Let me be clear as to what I'm not saying, there. I'm not saying that they don't exist, period - there is, for instance, an organizational body called the Southern Baptist Convention - and I'm certainly not arguing that all denominations are equivalent, or that it really doesn't matter which one you choose. It does! Our theology affects all aspects of our lives, and small changes can have pretty significant consequences.

But I think that's all the rooms are: organizations, and attached bundles of belief. They don't exist spiritually: that is, from the vantage-point of heaven, there are no rooms. The body of Christ is whole and undivided, made up of all those who professed Christ, whatever their affiliations. Some members of the body get more or less stuff right, sure - and some do more or less stuff right, as well - but they're all the body. They're all linked together with the head, and as they commune with him, they're also in communion with each other.

(Assuming, in Lewis's metaphor, that they "pass through the hall" - that is, that they agree on the absolutely essential salvific truths, and corresponding surrender to Christ, that make you part of the body in the first place.)

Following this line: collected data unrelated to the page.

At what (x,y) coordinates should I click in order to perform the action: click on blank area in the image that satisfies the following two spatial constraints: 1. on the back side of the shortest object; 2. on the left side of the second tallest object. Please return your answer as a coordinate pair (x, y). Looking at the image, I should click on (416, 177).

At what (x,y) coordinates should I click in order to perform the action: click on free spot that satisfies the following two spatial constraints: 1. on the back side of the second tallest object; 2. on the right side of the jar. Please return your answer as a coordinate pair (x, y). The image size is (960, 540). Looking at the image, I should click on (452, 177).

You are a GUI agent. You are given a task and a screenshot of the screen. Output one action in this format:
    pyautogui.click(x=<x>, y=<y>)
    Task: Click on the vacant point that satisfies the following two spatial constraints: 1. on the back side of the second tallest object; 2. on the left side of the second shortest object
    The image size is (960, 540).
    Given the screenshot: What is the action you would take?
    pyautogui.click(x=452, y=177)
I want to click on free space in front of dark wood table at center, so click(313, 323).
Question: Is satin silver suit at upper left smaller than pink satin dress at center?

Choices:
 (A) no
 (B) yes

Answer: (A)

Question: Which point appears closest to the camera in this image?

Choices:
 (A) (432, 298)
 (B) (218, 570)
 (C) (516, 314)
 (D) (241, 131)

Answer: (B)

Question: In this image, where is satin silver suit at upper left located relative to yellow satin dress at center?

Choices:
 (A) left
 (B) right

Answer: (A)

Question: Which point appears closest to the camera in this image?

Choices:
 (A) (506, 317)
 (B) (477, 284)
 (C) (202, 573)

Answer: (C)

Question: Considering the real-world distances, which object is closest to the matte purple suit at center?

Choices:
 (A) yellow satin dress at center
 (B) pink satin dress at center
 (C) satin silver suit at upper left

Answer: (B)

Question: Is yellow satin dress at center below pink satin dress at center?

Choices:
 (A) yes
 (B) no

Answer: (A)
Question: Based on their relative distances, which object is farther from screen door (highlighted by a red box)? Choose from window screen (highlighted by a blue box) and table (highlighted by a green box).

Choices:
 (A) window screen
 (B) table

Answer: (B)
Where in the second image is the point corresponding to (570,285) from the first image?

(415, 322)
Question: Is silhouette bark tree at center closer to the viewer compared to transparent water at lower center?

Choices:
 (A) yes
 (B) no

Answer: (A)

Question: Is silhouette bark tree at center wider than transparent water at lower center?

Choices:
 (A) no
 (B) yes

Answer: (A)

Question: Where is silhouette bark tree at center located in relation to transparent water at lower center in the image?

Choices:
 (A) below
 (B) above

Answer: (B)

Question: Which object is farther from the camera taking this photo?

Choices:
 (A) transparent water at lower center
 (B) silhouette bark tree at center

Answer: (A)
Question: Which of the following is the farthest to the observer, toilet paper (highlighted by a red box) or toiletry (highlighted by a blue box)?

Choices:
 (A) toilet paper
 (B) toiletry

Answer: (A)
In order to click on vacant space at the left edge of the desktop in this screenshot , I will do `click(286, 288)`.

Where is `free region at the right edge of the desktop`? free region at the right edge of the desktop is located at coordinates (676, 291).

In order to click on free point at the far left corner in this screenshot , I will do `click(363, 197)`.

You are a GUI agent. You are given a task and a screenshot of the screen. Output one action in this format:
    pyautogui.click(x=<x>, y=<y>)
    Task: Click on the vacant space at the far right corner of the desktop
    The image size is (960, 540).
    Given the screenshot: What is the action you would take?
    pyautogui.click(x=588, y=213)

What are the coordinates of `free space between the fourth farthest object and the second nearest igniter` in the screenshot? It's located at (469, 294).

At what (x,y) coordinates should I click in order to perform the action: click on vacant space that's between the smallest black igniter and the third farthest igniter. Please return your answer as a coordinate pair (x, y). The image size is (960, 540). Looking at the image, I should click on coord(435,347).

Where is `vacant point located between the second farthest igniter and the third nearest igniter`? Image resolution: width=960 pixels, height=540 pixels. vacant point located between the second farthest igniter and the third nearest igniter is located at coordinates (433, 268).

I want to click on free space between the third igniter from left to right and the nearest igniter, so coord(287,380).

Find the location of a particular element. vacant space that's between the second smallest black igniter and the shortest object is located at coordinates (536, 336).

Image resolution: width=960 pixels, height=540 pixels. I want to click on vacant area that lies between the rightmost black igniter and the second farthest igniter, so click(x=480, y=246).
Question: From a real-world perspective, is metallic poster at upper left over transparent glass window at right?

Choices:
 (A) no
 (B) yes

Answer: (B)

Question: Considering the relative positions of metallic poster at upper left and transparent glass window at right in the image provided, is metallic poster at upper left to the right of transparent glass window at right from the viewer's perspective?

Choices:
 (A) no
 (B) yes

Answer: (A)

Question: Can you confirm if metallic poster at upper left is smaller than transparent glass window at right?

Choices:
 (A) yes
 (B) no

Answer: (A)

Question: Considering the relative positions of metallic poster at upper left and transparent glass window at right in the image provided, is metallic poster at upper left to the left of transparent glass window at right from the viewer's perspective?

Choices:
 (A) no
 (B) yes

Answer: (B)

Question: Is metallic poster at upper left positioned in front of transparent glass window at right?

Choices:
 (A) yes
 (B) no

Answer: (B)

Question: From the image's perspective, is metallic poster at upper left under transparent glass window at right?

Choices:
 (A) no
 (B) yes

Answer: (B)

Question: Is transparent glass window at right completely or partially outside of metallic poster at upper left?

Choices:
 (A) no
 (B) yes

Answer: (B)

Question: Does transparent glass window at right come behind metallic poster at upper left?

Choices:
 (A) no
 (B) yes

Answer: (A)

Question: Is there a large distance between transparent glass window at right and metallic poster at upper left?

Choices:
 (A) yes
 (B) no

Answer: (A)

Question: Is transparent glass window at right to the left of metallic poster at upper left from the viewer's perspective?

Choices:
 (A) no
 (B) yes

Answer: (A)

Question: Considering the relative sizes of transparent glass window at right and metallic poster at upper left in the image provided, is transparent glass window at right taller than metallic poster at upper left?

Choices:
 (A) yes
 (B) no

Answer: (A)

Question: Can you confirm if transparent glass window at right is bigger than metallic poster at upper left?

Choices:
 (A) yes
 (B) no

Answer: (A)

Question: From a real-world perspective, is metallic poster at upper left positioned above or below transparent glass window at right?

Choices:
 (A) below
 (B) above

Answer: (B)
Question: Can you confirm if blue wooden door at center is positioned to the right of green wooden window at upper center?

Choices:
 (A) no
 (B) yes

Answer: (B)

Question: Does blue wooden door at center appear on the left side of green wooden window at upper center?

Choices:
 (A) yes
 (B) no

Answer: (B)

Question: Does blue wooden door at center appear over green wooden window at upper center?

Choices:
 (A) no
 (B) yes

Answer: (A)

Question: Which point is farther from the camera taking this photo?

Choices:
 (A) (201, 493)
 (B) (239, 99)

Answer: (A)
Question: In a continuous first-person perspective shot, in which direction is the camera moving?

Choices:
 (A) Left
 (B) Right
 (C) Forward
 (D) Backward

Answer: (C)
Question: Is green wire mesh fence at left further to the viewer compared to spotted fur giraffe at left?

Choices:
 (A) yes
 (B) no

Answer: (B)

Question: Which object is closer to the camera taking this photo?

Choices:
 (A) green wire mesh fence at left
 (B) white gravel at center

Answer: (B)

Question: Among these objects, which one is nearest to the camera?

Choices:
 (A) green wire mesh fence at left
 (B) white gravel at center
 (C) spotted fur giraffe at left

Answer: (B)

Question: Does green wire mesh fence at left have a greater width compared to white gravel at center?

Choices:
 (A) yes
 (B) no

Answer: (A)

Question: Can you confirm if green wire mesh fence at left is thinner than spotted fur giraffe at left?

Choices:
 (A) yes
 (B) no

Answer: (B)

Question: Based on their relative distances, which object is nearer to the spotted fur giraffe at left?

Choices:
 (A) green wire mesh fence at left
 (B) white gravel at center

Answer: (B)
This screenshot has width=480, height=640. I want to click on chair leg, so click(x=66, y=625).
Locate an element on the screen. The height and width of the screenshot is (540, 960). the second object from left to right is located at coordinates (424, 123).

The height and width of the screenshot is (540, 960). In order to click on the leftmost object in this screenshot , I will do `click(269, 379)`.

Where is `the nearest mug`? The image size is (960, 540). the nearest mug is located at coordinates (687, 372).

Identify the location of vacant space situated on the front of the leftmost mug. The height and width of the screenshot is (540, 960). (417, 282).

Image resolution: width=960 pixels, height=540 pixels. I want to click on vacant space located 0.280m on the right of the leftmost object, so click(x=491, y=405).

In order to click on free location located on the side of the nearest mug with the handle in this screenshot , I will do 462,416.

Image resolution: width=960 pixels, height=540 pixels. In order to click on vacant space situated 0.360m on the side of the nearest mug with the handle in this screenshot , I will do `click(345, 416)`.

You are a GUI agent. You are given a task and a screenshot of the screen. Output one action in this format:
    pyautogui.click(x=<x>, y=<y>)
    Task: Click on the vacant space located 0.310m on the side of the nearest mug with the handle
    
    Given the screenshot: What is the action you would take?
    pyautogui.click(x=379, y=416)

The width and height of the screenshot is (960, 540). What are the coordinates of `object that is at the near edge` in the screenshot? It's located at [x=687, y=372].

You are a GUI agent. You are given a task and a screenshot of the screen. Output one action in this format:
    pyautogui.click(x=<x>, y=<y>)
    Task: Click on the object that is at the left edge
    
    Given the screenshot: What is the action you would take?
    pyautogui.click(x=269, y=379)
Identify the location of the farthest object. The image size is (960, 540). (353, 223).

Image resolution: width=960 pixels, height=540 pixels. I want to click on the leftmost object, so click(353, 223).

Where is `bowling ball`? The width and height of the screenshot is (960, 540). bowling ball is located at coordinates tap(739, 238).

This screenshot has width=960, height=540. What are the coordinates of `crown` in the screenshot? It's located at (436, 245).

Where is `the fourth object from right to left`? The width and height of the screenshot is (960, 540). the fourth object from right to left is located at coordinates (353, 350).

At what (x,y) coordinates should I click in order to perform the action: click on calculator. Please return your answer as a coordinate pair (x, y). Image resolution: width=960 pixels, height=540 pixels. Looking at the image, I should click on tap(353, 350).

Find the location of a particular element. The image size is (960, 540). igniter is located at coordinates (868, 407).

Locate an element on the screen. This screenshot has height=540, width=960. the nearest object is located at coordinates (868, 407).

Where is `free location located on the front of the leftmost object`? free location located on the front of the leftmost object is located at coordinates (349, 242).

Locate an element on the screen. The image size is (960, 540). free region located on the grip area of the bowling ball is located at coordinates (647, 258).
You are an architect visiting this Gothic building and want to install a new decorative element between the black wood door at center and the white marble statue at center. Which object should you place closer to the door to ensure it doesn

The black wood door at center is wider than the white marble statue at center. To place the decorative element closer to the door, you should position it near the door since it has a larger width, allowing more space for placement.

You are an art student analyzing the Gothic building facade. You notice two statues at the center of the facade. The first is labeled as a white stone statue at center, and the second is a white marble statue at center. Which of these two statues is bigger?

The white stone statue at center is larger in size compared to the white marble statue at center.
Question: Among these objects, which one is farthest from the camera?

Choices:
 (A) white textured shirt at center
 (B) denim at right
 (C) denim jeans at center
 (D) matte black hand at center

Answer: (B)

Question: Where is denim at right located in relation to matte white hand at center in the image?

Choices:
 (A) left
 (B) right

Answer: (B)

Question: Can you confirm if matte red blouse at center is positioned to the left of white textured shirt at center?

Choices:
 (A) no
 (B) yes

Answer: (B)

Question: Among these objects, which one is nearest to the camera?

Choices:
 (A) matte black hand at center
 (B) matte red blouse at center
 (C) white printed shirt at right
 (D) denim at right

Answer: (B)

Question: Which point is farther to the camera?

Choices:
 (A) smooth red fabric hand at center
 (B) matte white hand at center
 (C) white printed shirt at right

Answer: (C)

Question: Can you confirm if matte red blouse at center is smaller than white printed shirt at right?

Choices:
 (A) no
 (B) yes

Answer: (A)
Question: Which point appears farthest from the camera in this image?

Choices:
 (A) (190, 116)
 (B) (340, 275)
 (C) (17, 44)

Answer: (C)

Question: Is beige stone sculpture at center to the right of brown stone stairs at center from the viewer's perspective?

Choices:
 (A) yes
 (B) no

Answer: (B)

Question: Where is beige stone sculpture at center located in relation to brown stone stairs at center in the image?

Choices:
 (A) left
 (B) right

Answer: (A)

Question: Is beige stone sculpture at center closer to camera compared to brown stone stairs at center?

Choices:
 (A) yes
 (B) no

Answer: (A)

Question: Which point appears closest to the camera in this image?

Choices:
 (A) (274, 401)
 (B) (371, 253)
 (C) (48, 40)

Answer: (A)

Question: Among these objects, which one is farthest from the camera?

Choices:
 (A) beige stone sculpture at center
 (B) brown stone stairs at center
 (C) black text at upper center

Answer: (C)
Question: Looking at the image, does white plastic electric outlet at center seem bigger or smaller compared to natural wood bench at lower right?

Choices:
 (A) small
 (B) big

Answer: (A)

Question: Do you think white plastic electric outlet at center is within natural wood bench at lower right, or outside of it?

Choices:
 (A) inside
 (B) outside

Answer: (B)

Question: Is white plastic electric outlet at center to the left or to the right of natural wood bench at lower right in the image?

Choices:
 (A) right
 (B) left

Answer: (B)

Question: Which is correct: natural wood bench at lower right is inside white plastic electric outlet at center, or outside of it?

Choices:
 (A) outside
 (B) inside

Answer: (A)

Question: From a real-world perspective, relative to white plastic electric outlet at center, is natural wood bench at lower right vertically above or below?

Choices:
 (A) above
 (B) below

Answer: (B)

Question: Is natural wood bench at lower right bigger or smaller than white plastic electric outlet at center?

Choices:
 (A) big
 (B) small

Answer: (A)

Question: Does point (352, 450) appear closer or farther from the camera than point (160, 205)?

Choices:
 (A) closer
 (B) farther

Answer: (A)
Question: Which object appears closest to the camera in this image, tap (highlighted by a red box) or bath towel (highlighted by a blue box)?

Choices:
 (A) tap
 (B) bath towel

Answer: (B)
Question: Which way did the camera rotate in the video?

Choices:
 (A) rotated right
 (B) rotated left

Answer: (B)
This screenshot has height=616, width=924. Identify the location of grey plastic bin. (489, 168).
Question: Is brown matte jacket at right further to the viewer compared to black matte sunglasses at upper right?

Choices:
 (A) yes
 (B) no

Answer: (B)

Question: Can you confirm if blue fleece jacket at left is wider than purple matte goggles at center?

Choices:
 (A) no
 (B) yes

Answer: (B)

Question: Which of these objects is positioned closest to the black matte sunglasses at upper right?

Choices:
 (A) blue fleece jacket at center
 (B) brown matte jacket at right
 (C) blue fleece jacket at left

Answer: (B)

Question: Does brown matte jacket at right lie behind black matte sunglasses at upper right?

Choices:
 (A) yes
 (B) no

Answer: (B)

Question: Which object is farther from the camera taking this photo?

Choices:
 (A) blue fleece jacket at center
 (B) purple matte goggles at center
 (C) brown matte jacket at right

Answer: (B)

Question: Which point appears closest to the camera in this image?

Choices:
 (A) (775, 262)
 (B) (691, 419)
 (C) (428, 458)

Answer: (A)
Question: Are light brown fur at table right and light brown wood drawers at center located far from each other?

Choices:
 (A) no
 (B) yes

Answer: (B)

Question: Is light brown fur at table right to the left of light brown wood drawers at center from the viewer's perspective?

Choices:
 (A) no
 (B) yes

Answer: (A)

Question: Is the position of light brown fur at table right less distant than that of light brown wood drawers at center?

So when I say, "I'm a Baptist," I think what I'm really doing is using a kind of shorthand: "This is the organization of which I'm a member. Other members of that organization tend to have churches of a particular kind and believe in a certain way, and my preference is for churches and in particular beliefs of that sort." But when I say, "I'm a Christian," I do something different: I describe an absolutely crucial component of my spiritual state - that my hope for salvation is dependent on the redemptive work of Jesus Christ, and that in his grace he has extended his righteousness to me.

"Baptist" isn't part of my spiritual state - it's just a belief-and-preference bundle.

But, see, I think I'm starting to realize that when a Catholic says, "I'm Catholic," they mean something rather different. If you're part of the RCC, you do view that as a component of your spiritual state, because you believe the Catholic Church is uniquely more than an organizational body - it's a direct working of God in the same way that, say, Scripture is. From that perspective, it makes perfect sense to talk about being "in full communion": other denominations can be graded on how close they are to the Catholic Church, and (only through that Church) to Christ. In Lewis's metaphor, the hall is the beliefs of mere Christianity, with denominations branching off in all directions; in Catholicism, I think, the hall may actually be the Roman Catholic Church.

(I don't mean by any of this to say that Catholicism assumes no one from other denominations will be saved - only that, if they are, it's because they're included as partial members of the RCC. Their rooms are close enough to the hall to be counted as part of it.)

The problem, then, is that if you ask (say) a Baptist, "Would you be in full communion with the Catholic Church, even believing as you do," you're asking him to think about the issue as a Catholic: as someone who admits to grades of connection within the body. The Baptist doesn't look at his denomination the way a Catholic looks at hers, and so his answer might be:

"I absolutely believe that I would be in communion with the members of the Catholic Church, while still believing that they're wrong about much of the details of Christianity. I'm not sure, though, that they'd believe they were in communion with me."

***

Apologies for any details mis-communicated or misunderstood; I'd be happy to amend appropriately.